Three hours into our five hour vigil queuing for Prince tickets outside the O2 Shepherd's Bush Empire we pondered the question: ‘which other musician would we queue in the freezing cold to get tickets for?’
Err, Um...After much contemplation we basically failed to think of anyone else who we'd want to give up a Sunday for. David Bowie perhaps? Fleetwood Mac maybe? Neither seemed likely to embark on something as brazenly improvised as what he's done in his appropriately titled Hit And Run tour. And why did we do it? Because in a world of predictability and robotic showmanship at a Prince gig you can expect the unexpected.

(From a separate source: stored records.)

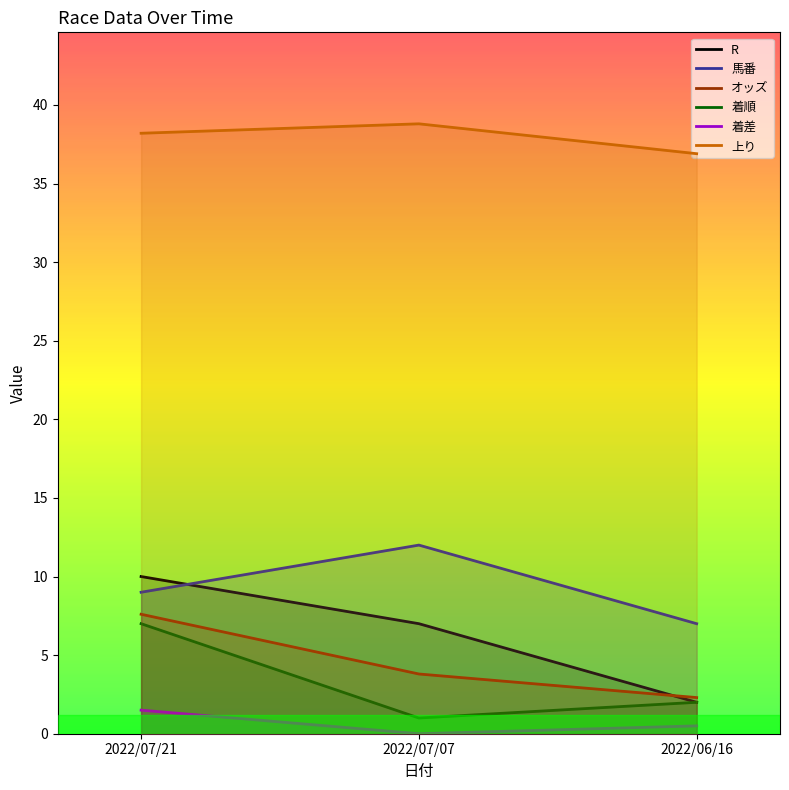

What position from the left is 2022/07/07?

2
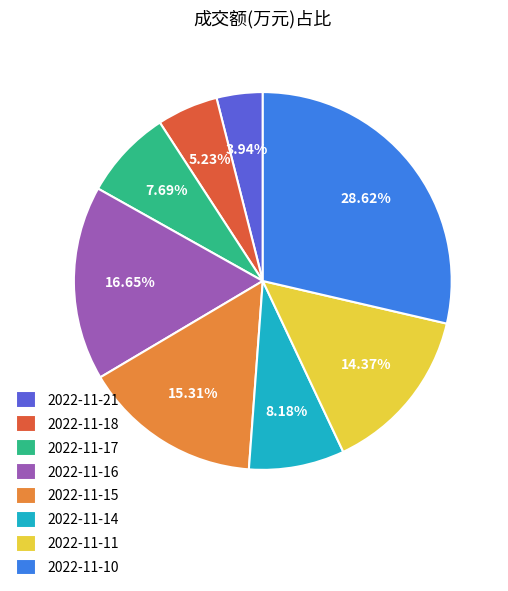

How many segments does this pie chart have?

8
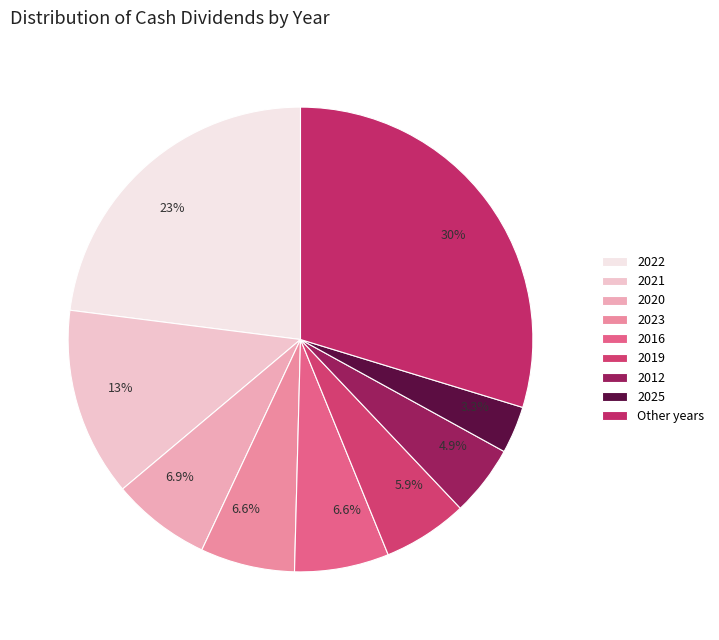

Is there any slice that represents more than half of the pie?

No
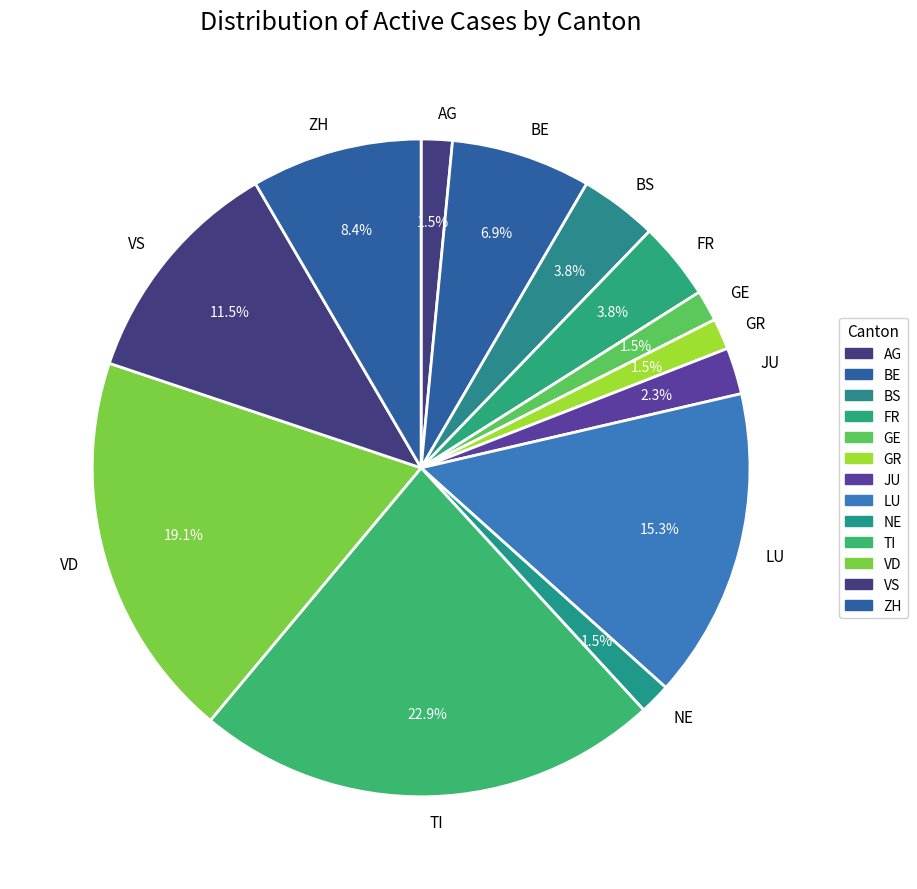

How many segments does this pie chart have?

13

Here are our top 5 highlights...
1) She’s Always In My Hair
This b-side from 1985 has recently been resurrected for Prince’s live shows and we were reminded of how much we loved it in the first place. 3rdeyegirl slowed the song right down, adding an edge of hard rock sheen but keeping the wonderful riff in place. Blissful.

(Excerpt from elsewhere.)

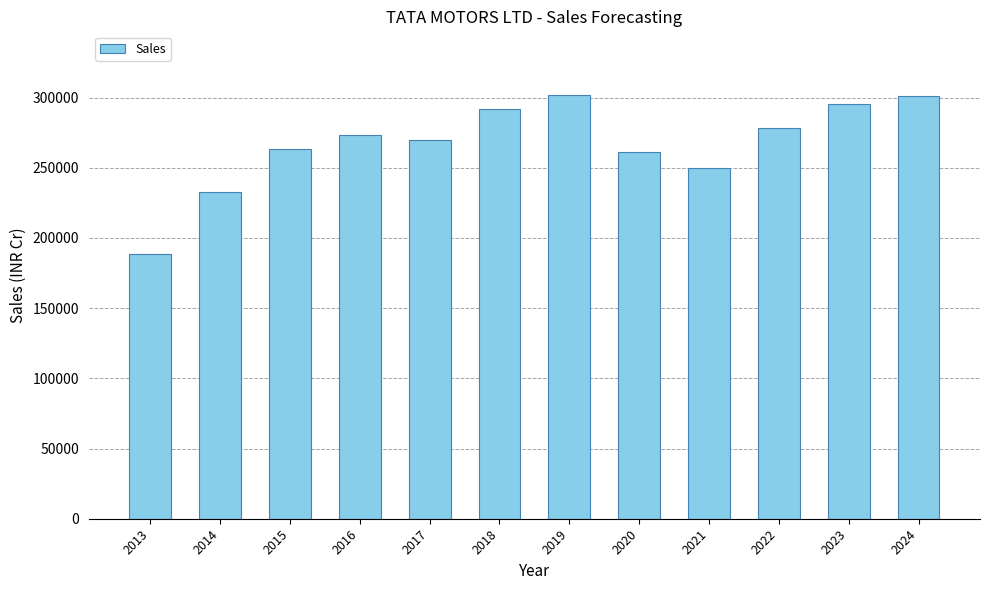

What is the approximate value at 2013?

188792.7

2) How Come U Don’t Call Me Anymore?/Purple Rain/ Diamonds And Pearls/Adore/ The Beautiful Ones/Do Me, Baby
Prince’s second encore compromised a wonderful piano medley which featured some of his biggest slowies, starting with 1982’s 1999 b-side 'How Come U Don’t Call Me Anymore' (memorably covered by Alicia Keys) through to 'Purple Rain' classic 'The Beautiful Ones' and 'Controversy' smoothie 'Do Me, Baby'. This mini set was and evening's emotional highlight.
3) The Talkie Bits
The rumour spread that tickets were going for £70 but the Chinese Whispers in the queue revealed that it would actually be… only one crisp tenner. Prince commented “that’s how much we used to pay for concerts when I was a kid.” Hurrah for recession proof rock legends! Meanwhile before the gig had even began 3rdeyegirl drummer Hannah Welton asked to audience: “we want to ask you one simple favour no phones or cameras.” Cue a blissfully technology free gig experience. A double win for those of us who were living in 1972 then.

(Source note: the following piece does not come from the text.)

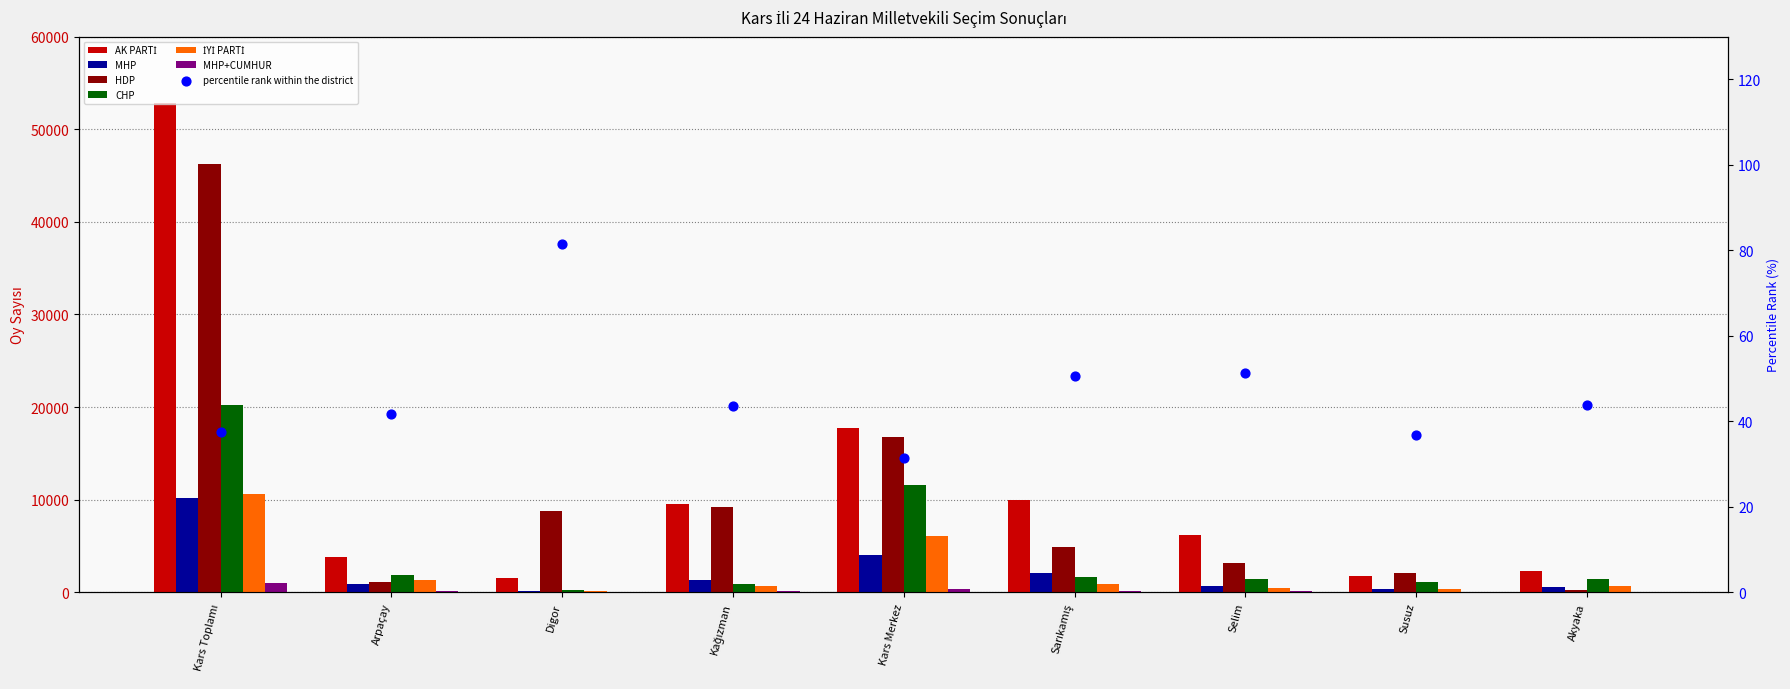

At which category is the sum across all series the highest?

Kars Toplamı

4) Something In The Water Does Not Compute
One of our favourite songs from 1999 is this dark ode to a difficult girlfriend so we were happy when Prince reached deep into his purple vault to resurrect this number. Like 'She’s Always In My Hair', it had been shorn of its electronic framework and slowed down to create a troubled, bluesy jam. Amazing.
5) Forever In My Life
At the height of prolific 80s period, Prince dumped a triple album ‘Crystal Ball’ in favour of a lowly double album, the career-peaking ‘Sign O The Times’. Last night we heard snatches of 'When Doves Cry', 'Sign O The Times', his duet with Sheila E ‘A Love Bizarre’ and Vanity 6’s ‘Nasty Girl’ but it was this cut from SOTT that was extra, extra special.